▶ **Activity A**
Copy word for word the part of the passage on EPC exosomes that opens with the words "These data have" and closes with "be effectively translated.".
▶ **Activity B**
According to the passage on EPC exosomes, how long after LPS instillation were the EPC exosomes administered?

▶ **Document passage**
--- --- ---
This study has limitations. (1) We used commercial kits to isolate exosomes, and the yield may contain protein-bound miRNA contamination. However, we used the same method to isolate the control NIH3T3 exosomes in order to mitigate any impact on differences between the isolated exosomes. (2) EPC exosomes were administered 4 h after LPS instillation in a relatively early stage of lung injury. Although we did not examine the efficacy of treating with EPC exosomes at later time points here, our previous work has demonstrated that EPCs can mitigate organ injury and death when administered up to 24 h after the onset of experimental sepsis. These data and an increasing focus on early and preventative treatment strategies for ARDS (
http://petalnet.org/) suggest that EPC exosomes could have therapeutic potential in human ARDS. (3) Human small airway epithelial cells may not accurately reflect the gene expression patterns of alveolar epithelial cells. SAECs are commonly used as surrogates for alveolar epithelial cells due to the challenges of isolating and maintaining the alveolar cells. While these data provide proof of concept information that miR-126 can augment epithelial tight junction protein expression, they need to be further confirmed in alveolar epithelial cells. (4) We first discovered that miR-126 can upregulate the tight junction proteins and downregulate the expression levels of PIK3R2, HMGB1, and VEGFα in normal and/or LPS-stimulated SAECs. Since microRNAs could regulate different targets, the off-target effects of miR-126 remain to be further investigated. For instance, the sequencing results revealed several differentially expressed genes such as serpin peptidase inhibitor (SERPINB4), thymidine kinase 1 (TK1), CXCL14, and Krüppel-like factor 4 (KLF4) of unclear significance in ARDS but which could represent meaningful off-target effects. The impact of these effects merits further investigation. Also, further mechanistic studies to maximize the therapeutic effect of EPC exosomes on the pulmonary epithelium is still needed. In this process, a novel and safe therapy for ALI/ARDS might eventually emerge.
These data have translational value as they demonstrate that intratracheal delivery of EPC exosomes can mitigate lung injury potentially through the delivery of miR-126 to epithelial cells. They complement our previously published work demonstrating that intravenous EPC exosomes attenuate sepsis-related ALI [
14] while also suggesting that aerosolization could be a potential alternative route of delivery. Further investigation into the pharmacokinetics, toxicity, off-targeting effects, and efficacy in non-LPS-induced ALI will be important future steps before such a therapy could be effectively translated.
--- --- ---
▶ **Supplied entries**
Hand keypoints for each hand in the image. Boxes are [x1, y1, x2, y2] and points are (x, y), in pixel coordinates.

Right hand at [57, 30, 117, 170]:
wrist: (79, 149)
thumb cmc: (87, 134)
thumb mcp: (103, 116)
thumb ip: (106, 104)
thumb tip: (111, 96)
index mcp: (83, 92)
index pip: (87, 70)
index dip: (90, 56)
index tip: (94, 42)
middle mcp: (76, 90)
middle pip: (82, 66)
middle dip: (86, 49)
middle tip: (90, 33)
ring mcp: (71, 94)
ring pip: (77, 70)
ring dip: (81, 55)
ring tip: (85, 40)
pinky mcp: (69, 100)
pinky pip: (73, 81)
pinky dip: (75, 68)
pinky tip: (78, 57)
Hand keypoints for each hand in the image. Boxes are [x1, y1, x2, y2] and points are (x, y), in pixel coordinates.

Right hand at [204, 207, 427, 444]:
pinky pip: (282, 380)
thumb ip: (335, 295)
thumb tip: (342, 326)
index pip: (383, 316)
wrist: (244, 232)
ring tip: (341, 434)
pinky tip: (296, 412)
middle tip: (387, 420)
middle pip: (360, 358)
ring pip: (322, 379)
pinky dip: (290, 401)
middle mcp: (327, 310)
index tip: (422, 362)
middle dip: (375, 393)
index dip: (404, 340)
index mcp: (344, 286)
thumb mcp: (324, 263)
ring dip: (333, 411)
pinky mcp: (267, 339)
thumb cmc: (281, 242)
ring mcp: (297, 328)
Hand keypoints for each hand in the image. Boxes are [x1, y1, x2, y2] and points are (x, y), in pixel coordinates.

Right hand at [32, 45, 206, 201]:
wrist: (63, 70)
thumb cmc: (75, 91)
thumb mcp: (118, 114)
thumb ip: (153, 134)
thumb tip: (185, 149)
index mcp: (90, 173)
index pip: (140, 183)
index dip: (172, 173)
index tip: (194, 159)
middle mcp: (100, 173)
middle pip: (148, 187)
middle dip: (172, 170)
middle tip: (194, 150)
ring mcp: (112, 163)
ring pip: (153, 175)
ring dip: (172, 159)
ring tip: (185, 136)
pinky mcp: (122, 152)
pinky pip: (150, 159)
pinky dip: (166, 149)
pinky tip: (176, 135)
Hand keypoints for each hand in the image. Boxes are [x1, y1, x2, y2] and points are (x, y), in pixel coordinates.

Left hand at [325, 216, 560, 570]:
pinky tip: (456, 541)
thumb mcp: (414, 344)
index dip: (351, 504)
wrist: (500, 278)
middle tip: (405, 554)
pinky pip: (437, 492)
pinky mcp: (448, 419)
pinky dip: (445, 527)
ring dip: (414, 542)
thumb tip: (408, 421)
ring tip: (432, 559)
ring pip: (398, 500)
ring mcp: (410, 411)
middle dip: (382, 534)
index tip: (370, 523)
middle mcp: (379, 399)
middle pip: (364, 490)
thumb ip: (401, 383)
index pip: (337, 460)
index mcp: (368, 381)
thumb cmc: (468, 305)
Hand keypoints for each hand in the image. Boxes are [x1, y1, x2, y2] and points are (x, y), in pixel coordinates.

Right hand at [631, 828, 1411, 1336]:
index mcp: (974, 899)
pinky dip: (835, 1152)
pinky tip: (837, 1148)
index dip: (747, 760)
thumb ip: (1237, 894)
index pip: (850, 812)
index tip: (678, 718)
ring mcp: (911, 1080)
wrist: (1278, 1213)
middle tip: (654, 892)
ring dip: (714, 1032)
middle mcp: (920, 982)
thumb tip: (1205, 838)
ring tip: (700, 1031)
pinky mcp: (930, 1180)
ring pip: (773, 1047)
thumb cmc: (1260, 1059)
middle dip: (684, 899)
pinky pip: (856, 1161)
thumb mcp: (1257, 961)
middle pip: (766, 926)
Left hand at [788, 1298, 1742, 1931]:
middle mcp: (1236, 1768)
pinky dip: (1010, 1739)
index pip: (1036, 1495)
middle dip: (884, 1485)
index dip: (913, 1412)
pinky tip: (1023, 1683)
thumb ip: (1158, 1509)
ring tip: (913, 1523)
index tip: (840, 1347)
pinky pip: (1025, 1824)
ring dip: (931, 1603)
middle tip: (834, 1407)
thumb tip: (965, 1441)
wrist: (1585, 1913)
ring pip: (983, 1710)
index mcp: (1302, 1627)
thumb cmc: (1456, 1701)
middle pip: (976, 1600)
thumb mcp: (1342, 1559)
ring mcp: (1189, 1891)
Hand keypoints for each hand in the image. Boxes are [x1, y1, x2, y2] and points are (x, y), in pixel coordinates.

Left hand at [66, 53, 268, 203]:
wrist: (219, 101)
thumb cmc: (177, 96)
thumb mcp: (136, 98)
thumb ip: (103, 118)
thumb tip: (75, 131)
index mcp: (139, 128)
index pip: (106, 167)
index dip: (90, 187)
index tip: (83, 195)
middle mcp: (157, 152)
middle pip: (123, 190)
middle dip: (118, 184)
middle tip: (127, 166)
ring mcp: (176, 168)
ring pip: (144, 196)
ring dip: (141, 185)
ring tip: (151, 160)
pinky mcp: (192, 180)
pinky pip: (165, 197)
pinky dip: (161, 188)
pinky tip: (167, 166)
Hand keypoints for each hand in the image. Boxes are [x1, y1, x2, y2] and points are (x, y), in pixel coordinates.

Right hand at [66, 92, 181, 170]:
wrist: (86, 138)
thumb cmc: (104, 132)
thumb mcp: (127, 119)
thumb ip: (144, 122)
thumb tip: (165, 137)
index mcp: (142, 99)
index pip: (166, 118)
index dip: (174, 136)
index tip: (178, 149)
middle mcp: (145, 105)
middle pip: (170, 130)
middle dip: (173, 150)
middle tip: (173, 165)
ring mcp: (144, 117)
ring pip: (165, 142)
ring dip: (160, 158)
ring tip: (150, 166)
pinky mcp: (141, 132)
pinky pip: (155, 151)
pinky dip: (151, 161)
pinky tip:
--- --- ---
▶ **Response A**
These data have translational value as they demonstrate that intratracheal delivery of EPC exosomes can mitigate lung injury potentially through the delivery of miR-126 to epithelial cells. They complement our previously published work demonstrating that intravenous EPC exosomes attenuate sepsis-related ALI [
14] while also suggesting that aerosolization could be a potential alternative route of delivery. Further investigation into the pharmacokinetics, toxicity, off-targeting effects, and efficacy in non-LPS-induced ALI will be important future steps before such a therapy could be effectively translated.

▶ **Response B**
4 hours after LPS instillation.